TASK INSTRUCTIONS:
Return, line for line, the stretch of the records from the line containing "pose: elev=36.3 azim=203.1" through the end of the records. Leave the pictures out.

RECORDS PROVIDED:
__________________________________________________

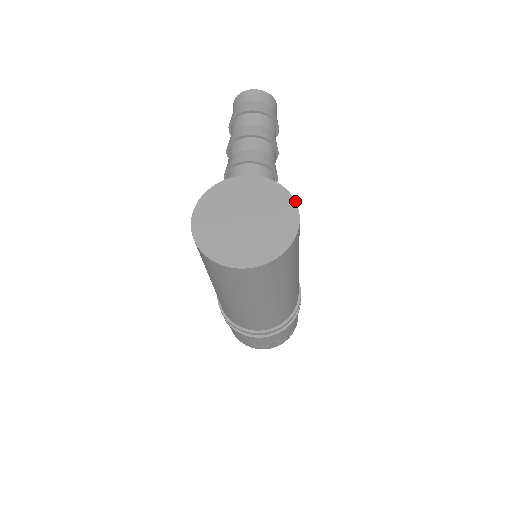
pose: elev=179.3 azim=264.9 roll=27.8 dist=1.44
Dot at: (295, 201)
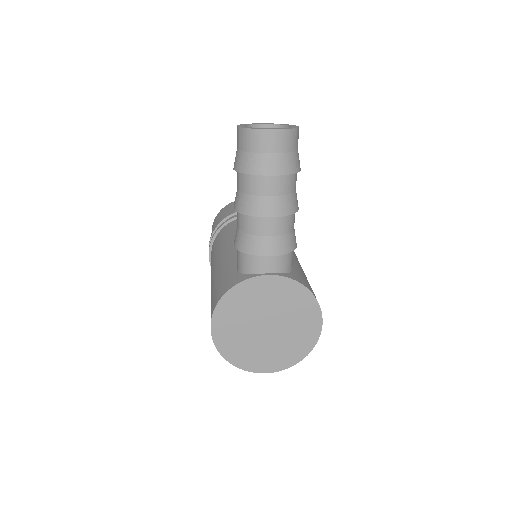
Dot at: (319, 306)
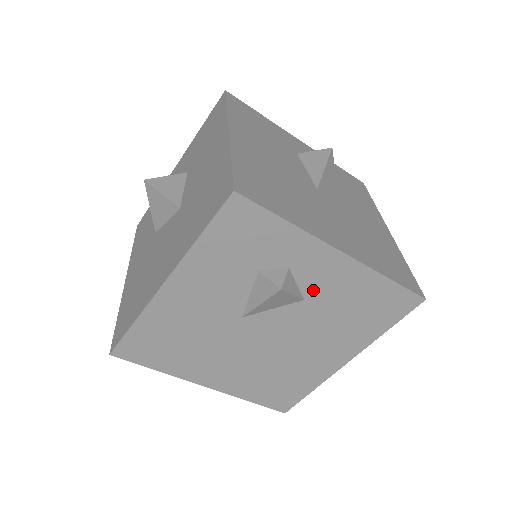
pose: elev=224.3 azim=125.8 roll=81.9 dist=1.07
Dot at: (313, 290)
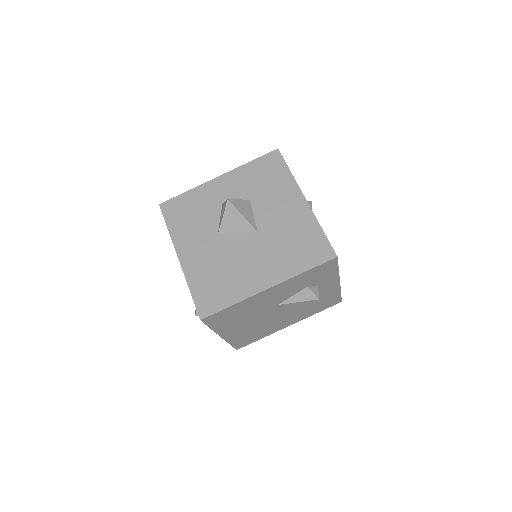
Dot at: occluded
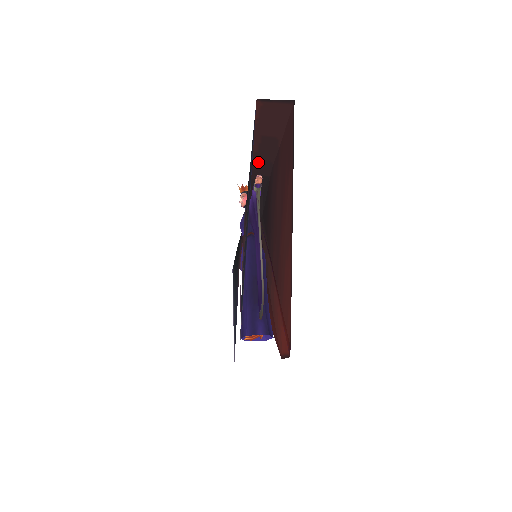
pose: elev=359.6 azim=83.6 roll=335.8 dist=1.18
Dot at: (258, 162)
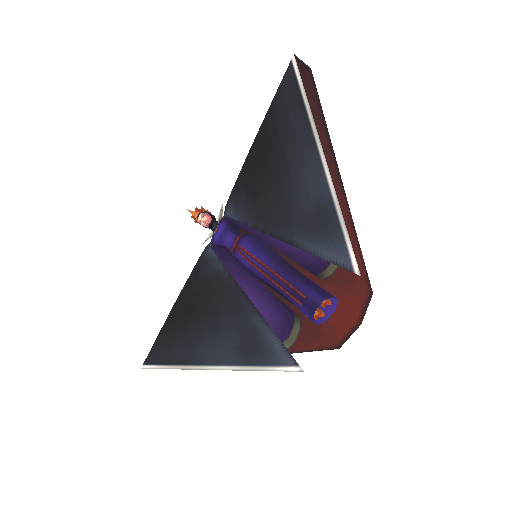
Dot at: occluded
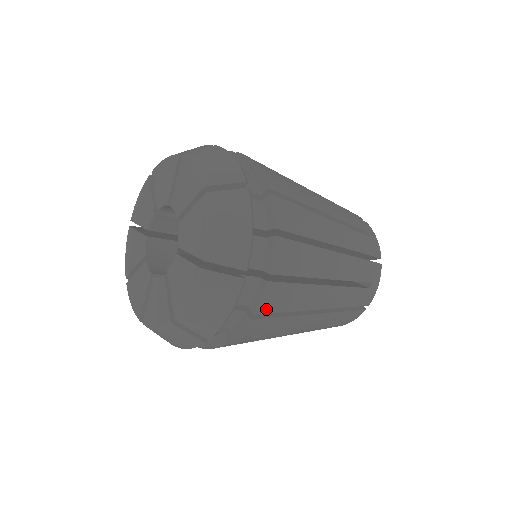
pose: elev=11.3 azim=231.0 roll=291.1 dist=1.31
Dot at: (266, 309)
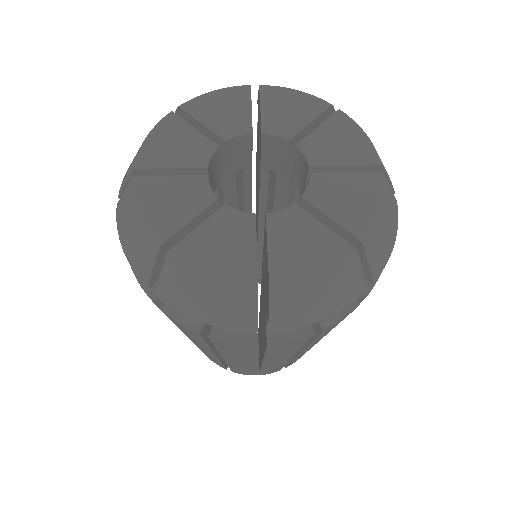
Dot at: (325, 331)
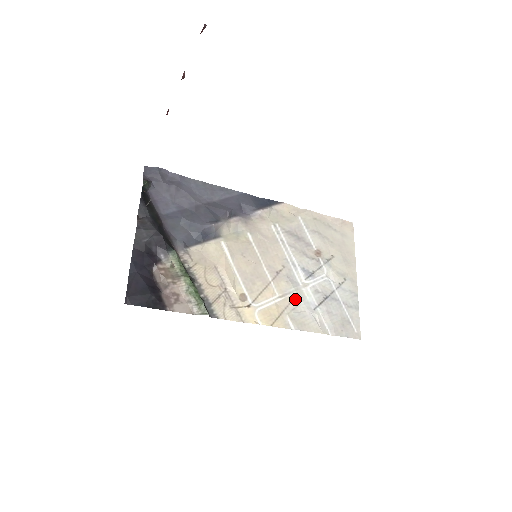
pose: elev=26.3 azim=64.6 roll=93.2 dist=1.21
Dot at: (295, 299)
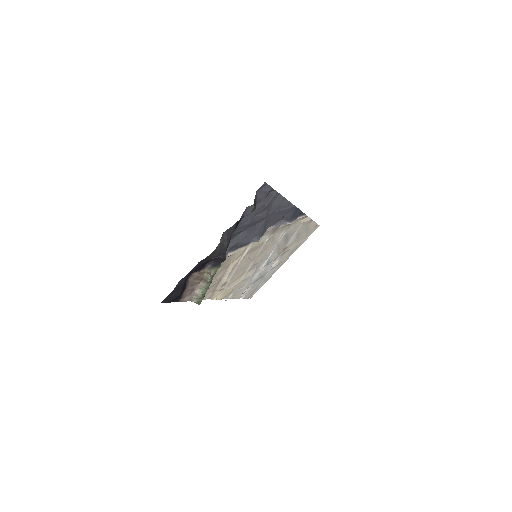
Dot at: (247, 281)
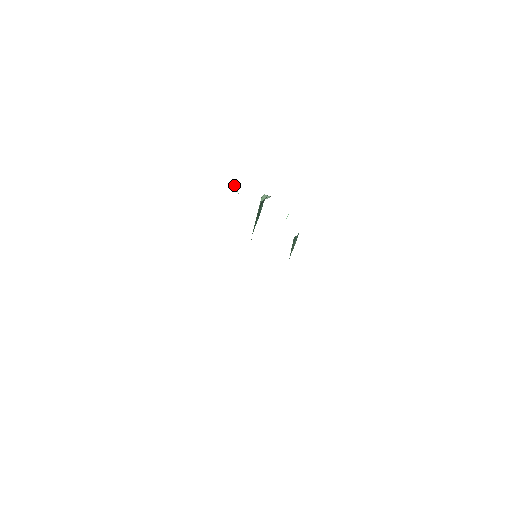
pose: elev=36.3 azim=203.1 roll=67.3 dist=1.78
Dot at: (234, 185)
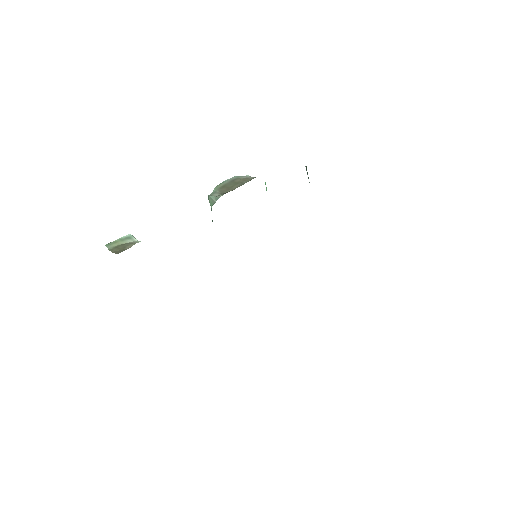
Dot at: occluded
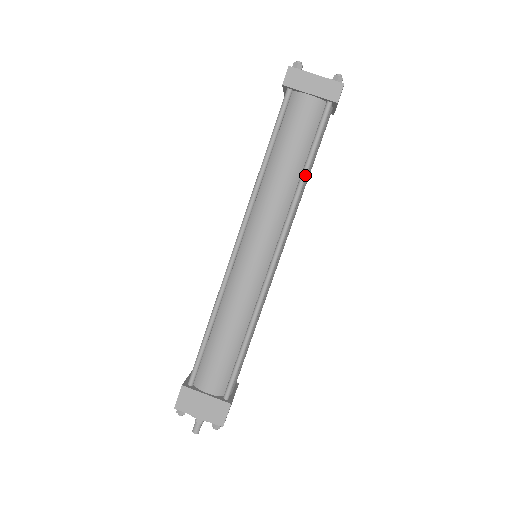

__________________________________________________

WRITTEN SOLUTION:
pose: elev=36.3 azim=203.1 roll=67.3 dist=1.78
Dot at: (234, 185)
Dot at: occluded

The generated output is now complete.